You’ve done your research, interviewed babysitters and cross-checked their references. But entrusting a new sitter with your sweet baby can still be an emotional task. Preparing a detailed list of information and going over it with your sitter before you head out the door empowers your babysitter—and will help ease your jitters about handing off your babe to a stranger. Here’s the 411 on the most important info to share with your sitter.

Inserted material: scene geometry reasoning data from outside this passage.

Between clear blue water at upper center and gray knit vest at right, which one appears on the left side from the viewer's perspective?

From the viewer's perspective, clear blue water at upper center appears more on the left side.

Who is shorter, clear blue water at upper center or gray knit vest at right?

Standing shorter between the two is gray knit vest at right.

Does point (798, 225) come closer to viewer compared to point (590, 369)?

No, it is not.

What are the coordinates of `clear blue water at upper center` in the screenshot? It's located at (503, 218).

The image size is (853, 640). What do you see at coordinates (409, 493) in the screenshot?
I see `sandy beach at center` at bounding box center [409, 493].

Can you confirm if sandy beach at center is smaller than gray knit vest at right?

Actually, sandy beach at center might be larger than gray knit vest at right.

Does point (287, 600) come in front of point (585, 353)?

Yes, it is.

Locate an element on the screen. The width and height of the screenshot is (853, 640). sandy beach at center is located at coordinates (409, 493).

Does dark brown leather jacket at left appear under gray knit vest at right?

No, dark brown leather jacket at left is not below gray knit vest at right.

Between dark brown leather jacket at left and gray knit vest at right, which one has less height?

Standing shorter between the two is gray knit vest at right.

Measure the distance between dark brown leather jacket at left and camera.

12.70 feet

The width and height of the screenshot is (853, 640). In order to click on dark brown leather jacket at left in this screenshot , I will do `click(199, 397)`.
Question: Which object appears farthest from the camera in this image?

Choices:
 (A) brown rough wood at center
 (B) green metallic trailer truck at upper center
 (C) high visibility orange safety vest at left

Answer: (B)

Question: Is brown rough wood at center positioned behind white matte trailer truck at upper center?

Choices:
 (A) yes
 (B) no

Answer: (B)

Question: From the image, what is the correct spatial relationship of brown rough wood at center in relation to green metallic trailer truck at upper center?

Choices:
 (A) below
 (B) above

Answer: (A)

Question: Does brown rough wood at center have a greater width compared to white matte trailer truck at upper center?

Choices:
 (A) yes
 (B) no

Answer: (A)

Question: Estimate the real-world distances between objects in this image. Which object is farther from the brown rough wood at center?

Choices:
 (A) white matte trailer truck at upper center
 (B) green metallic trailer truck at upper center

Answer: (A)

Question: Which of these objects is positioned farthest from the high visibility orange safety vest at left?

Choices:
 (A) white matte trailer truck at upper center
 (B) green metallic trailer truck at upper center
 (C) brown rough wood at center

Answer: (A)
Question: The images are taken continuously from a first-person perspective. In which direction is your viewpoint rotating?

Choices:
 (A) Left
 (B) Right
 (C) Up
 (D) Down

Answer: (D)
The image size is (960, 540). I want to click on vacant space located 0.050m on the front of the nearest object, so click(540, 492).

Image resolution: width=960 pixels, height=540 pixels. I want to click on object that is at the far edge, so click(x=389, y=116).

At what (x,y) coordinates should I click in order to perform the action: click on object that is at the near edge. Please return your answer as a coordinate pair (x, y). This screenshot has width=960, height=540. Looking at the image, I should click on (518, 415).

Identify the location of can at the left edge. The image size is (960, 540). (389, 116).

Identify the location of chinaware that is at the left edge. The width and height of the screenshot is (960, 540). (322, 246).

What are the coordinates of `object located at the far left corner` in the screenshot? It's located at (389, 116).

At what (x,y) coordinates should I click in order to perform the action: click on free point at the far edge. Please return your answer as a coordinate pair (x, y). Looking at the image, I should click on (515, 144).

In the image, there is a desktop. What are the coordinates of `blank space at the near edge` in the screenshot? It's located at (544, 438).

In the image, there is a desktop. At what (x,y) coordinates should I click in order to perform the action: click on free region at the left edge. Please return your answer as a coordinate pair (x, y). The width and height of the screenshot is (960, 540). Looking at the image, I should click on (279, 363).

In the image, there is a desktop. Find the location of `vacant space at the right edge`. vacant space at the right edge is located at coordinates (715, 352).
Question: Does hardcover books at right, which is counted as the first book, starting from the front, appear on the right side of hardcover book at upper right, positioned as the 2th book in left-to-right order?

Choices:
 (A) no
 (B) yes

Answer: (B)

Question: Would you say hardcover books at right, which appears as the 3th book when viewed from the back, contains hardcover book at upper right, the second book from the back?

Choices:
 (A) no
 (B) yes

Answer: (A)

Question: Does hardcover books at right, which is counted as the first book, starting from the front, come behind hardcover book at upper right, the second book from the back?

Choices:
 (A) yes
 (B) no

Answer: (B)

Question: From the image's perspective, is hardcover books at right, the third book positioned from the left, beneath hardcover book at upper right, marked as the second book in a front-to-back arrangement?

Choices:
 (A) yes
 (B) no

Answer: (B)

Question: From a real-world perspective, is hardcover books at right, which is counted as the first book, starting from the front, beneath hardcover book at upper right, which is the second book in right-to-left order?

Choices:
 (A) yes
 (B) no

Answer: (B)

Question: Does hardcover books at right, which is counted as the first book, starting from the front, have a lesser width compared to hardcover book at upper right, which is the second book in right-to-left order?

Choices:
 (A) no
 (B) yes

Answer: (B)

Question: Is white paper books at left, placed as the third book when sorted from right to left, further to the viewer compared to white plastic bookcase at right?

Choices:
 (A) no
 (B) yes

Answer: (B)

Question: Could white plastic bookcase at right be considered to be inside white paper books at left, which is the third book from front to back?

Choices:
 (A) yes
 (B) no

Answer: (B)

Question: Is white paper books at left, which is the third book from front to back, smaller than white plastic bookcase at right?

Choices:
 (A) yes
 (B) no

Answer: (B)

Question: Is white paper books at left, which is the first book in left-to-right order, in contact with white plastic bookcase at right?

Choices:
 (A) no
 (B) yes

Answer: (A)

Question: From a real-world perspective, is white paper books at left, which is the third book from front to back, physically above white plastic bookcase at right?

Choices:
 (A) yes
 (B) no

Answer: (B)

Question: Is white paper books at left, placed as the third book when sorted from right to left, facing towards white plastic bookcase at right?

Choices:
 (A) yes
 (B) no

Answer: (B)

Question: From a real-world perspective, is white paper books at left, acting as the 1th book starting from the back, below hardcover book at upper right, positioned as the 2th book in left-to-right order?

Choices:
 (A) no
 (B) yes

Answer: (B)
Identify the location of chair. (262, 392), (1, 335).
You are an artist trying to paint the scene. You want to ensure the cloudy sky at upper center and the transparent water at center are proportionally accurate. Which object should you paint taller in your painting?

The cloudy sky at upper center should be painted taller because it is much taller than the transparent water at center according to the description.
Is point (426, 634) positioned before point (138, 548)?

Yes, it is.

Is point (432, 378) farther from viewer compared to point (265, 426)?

Leaving your phone number is a given. Providing the address and phone number of the location you plan to be at is also helpful, in case your phone dies or you're away from it. You should also make sure that your home address (and cross streets) are prominently displayed on your list, in case your sitter needs them. This list is also a good place to note relatives' names and phone numbers, the number for Poison Control (800-222-1222) and your family doctor. If you have a landline, make sure the sitter knows that number in case his/her phone dies.
Health & Wellness
If your child requires daily medications, label each clearly along with a checklist of the dosages and times to give each one. In fact, preparing syringes for your babysitter guarantees that your child will receive the proper dosage. Setting alarms can help, as well, for timely administrations. Also, inform your sitter when to contact you during a medical event (such as in the case of vomiting, a minor injury or a mild fever) and when they should contact your child's physician or 911. Consider leaving your insurance information in case of emergency and also a list of your child's medical conditions.
Your Baby's Routine
Structure and routine create a sense of predictability and calmness for children, especially babies. Making sure your babysitter knows the ins and outs of your daily routine will help make a new face a little less scary. Leave a detailed schedule that includes mealtimes, naptimes, bedtimes and what the routine might look like for each: Does your infant have a preferred baby bottle? Do you sing a specific song before putting them in bed? Which direction do they face in the crib? Do they get a book and bath before bedtime?
The Lay of the Land
Your home is new territory for your babysitter, so give a quick tour before you leave. Make sure they know where all the essentials are: diapers, clothes, special toys, bottles, teethers, cleaning products and any other items they might need during their time in your home. You should also let them know where to find emergency items, like fire extinguishers, first aid kits and flashlights (in the event of a power outage). Even if you've shown your sitter these things, leave a list of where to find them should they forget once you've left. Your sitter will also appreciate tips on how to use remote controls for the family TV and any other appliances with quirky controls. If you have house rules, like no shoes in the baby's room, make them aware of these as well.
Keep It Simple
When preparing your written instructions, keep it simple. You will be handing your new sitter a wealth of information, so checklists, numbered or bulleted lists and short, clear sentences will make the information easier to read and follow. Not sure how to organize your info? There are some great templates you can use to organize your notes for the sitter, like these or these.